A court in Hong Kong  has refused to recognise same-sex marriages conducted abroad.

In a massive blow for the local LGBTQ+ community, the Judge said “The applicant’s attempt in the present case to achieve complete parity of legal recognition of foreign same-sex marriages and foreign opposite-sex marriages is too ambitious,” Anderson Chow wrote in his judgement. The case was brought by Jimmy Sham, a local district councillor. In 2013 he married his partner in New York and argued that Hong Kong should recognise all LGBT marriages registered overseas and that refusal to do so was “highly unfair and discriminatory.”

Speaking to the media after the court reached its verdict, Jimmy said “This is unjust, why are gay people seen as too ambitious when we fight for our rights?” Rubbing salt into the wound of injustice, the courts heard a similar case earlier in the day featuring a heterosexual couple who married in London.
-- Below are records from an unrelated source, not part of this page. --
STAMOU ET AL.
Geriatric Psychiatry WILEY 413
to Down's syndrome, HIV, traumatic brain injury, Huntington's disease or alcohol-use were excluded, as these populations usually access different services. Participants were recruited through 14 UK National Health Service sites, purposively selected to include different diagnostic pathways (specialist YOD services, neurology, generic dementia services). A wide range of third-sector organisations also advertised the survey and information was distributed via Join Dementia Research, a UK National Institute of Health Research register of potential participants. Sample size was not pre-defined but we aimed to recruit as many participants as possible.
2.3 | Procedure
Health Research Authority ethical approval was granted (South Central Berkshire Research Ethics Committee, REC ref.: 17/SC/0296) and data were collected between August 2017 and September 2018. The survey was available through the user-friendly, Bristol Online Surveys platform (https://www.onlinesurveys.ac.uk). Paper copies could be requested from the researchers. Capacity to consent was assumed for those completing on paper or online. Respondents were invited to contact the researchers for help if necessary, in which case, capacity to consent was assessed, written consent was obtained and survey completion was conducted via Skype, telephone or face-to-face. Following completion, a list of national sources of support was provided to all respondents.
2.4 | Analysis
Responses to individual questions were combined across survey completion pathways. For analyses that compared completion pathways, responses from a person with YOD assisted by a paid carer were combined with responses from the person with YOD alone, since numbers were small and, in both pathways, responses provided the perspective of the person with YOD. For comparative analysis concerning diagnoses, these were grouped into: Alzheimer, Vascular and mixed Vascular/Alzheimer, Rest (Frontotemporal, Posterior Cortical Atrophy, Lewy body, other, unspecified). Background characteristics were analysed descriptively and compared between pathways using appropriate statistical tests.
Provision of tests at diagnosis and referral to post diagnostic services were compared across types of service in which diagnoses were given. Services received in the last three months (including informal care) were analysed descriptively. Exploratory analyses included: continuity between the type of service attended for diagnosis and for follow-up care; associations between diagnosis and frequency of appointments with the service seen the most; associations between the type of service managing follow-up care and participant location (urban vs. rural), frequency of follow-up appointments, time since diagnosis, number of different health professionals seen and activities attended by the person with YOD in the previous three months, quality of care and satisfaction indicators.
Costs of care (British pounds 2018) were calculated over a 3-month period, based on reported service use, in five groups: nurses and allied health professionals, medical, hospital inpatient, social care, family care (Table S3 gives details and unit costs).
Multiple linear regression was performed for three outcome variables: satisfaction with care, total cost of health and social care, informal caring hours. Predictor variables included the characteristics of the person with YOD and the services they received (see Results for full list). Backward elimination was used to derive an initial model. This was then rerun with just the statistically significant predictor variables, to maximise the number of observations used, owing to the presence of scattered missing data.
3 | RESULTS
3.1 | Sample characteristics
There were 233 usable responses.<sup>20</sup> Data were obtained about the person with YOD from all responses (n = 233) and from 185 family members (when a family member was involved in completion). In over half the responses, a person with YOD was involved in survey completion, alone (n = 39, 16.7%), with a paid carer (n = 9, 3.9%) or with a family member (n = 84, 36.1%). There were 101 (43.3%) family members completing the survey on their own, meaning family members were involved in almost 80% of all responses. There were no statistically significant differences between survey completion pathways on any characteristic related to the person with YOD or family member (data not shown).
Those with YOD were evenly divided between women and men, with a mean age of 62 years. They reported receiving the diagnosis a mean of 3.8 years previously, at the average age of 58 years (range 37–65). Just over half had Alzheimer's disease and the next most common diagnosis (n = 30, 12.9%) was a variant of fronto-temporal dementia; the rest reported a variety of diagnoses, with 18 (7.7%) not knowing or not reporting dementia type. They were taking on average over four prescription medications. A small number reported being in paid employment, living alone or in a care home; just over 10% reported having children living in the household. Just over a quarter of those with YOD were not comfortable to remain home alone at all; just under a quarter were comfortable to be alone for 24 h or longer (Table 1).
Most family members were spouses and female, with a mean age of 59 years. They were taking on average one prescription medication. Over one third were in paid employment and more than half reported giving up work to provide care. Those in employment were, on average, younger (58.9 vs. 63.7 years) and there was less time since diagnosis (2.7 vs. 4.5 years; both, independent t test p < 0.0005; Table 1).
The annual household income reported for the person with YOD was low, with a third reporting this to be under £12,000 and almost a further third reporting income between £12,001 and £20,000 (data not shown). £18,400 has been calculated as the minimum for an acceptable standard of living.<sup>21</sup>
They were granted local recognition of their marriage. Local LGBTQ+ rights group Hong Kong Marriage Equality said that “The court missed its chance to advance the legal status of overseas married same-sex couples.”

In a separate case, the court did agree that LGBT couples who marry overseas do have inheritance rights even if their is no rule.  The Hong Kong government had tried to argue that to confer the inheritance rights to LGBT couples would undermine the institution of marriage. The Judge said this was illogical, though his affirmative ruling does not apply to civil partnerships or unions conducted overseas. Last year Hong Kong upheld a local ban on civil partnerships.

Travel to Hong Kong by UK citizens is not restricted at the time of writing, however the UK government does note that traveller’s electronic devices are checked on entry.